Orange Valley tells the story of a young couple falling in love after an unexpected and short rendezvous. But their fate takes a sharp turn with the sudden intervention of a third person. It develops into an enchanting drama in the backdrop of the plight of poor plantation workers, trade union strikes, and the incursion of a revolutionary movement.
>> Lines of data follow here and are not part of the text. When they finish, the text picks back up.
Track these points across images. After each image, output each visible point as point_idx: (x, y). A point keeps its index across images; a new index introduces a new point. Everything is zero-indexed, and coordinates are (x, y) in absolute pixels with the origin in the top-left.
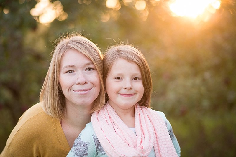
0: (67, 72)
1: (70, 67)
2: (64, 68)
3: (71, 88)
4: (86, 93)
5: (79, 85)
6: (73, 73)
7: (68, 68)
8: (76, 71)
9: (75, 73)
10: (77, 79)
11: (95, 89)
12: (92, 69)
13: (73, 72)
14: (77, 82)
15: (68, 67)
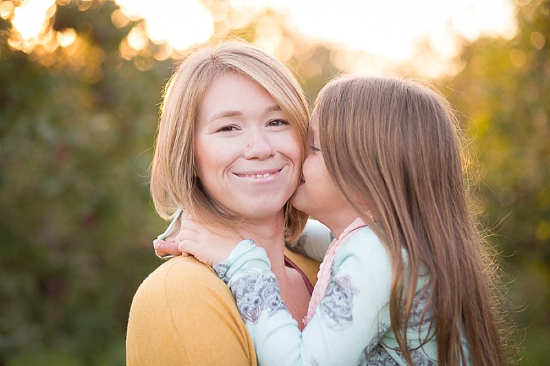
2: (215, 118)
7: (225, 118)
10: (248, 146)
11: (291, 169)
15: (226, 116)
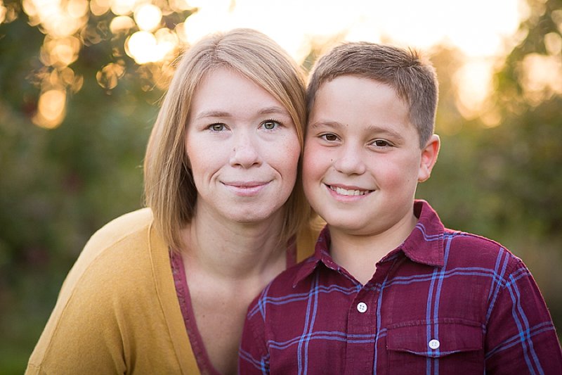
0: (208, 127)
1: (216, 115)
3: (216, 174)
4: (256, 192)
5: (237, 169)
6: (224, 131)
8: (234, 128)
9: (229, 132)
12: (276, 125)
13: (224, 128)
14: (233, 160)
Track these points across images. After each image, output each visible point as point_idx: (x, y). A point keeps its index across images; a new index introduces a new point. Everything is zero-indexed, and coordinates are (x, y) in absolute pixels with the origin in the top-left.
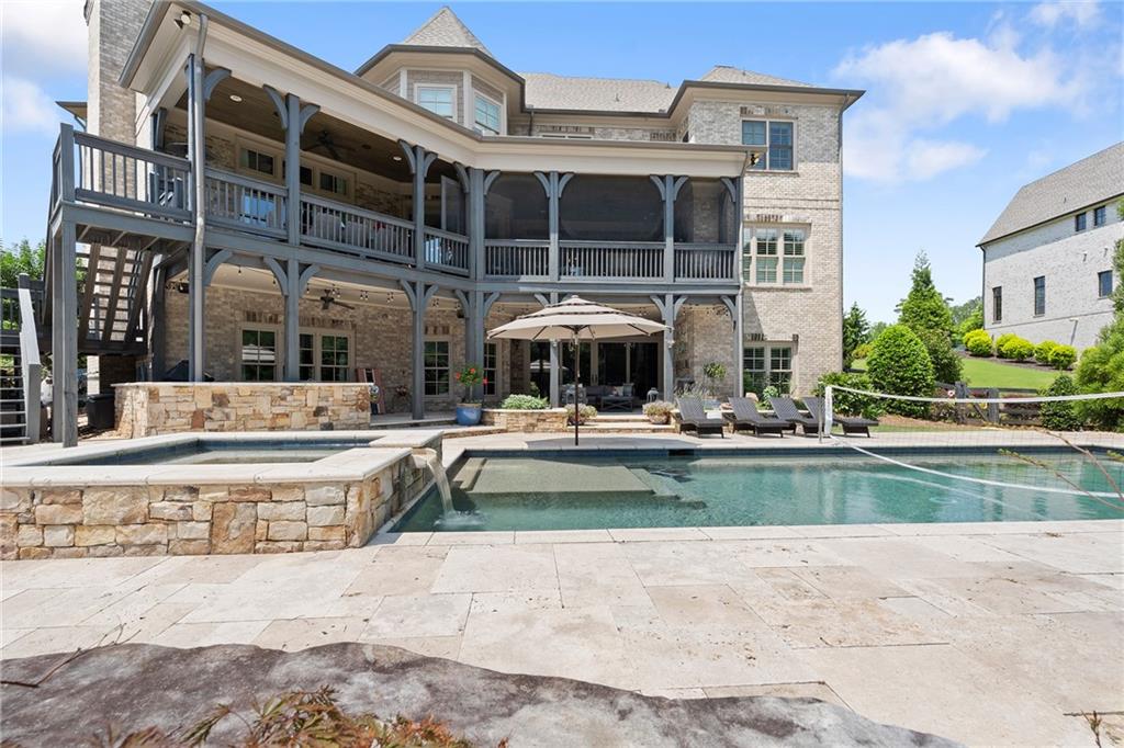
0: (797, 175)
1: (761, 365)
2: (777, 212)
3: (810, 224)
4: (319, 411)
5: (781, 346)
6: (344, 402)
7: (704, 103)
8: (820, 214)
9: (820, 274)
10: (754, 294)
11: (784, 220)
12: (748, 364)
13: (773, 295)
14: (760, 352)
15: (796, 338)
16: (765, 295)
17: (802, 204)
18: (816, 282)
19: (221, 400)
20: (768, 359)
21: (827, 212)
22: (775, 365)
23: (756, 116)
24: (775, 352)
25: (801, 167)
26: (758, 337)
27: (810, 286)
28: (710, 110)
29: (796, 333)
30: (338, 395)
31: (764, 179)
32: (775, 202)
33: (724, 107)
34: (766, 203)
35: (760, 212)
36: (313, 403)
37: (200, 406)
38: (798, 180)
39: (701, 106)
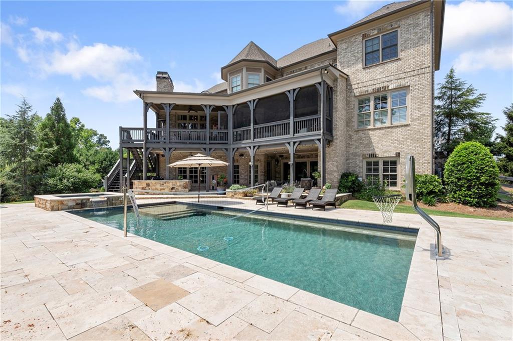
0: (400, 59)
1: (377, 170)
2: (386, 84)
3: (409, 86)
4: (173, 188)
5: (390, 160)
6: (180, 186)
7: (343, 40)
8: (416, 79)
9: (416, 114)
10: (370, 132)
11: (390, 88)
12: (369, 170)
13: (383, 131)
14: (376, 163)
15: (398, 155)
16: (378, 132)
17: (403, 76)
18: (413, 120)
19: (148, 185)
20: (381, 167)
21: (421, 76)
22: (385, 170)
23: (372, 36)
24: (385, 163)
25: (401, 55)
26: (373, 155)
27: (409, 123)
28: (345, 42)
29: (398, 151)
30: (178, 184)
31: (376, 68)
32: (383, 80)
33: (353, 38)
34: (379, 81)
35: (374, 87)
36: (171, 186)
37: (144, 186)
38: (400, 63)
39: (341, 42)
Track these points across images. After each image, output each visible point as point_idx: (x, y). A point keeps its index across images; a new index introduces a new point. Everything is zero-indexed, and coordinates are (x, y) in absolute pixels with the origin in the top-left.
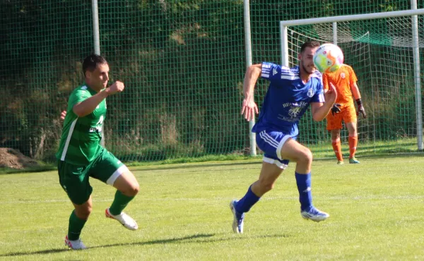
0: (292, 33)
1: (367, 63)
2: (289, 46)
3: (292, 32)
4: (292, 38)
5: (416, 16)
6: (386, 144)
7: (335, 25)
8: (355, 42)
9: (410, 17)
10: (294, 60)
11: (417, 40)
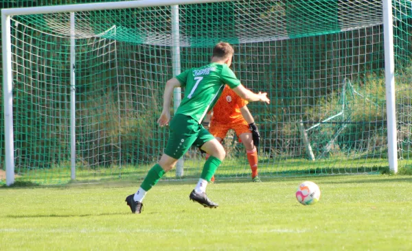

People with their lives torn, still resilient and forgiving as the embodiments of love itself.

==Cast==

- Bibin Mathai
- Diphul Mathew
- Baiju Balan
- Vandhitha Manoharan
- Mohan Ollur
- PN Ala Lakshman
- Sandeep Vettiyampadi
- Sabari Viswam

==Production==
Dreamwest Global India Pvt. Ltd., a new entrant in film industry decided to launch themselves in film production with an all-new starcast film titled as Orange Valley. The primary cast was selected through audition and many members were chosen from ActLab Film and television Institute, Kochi, Kerala. Actor Bibin Mathai, who rose to fame with the short film Ente Hridayathinte Vadakku Kizhakke Attathu was signed to play a lead role. The principal photography of the film started on 14 November 2017 at Munnar and the film was completed in a 28 days single schedule. Ottapalam and Veli, Thiruvananthapuram are the other locations of the film.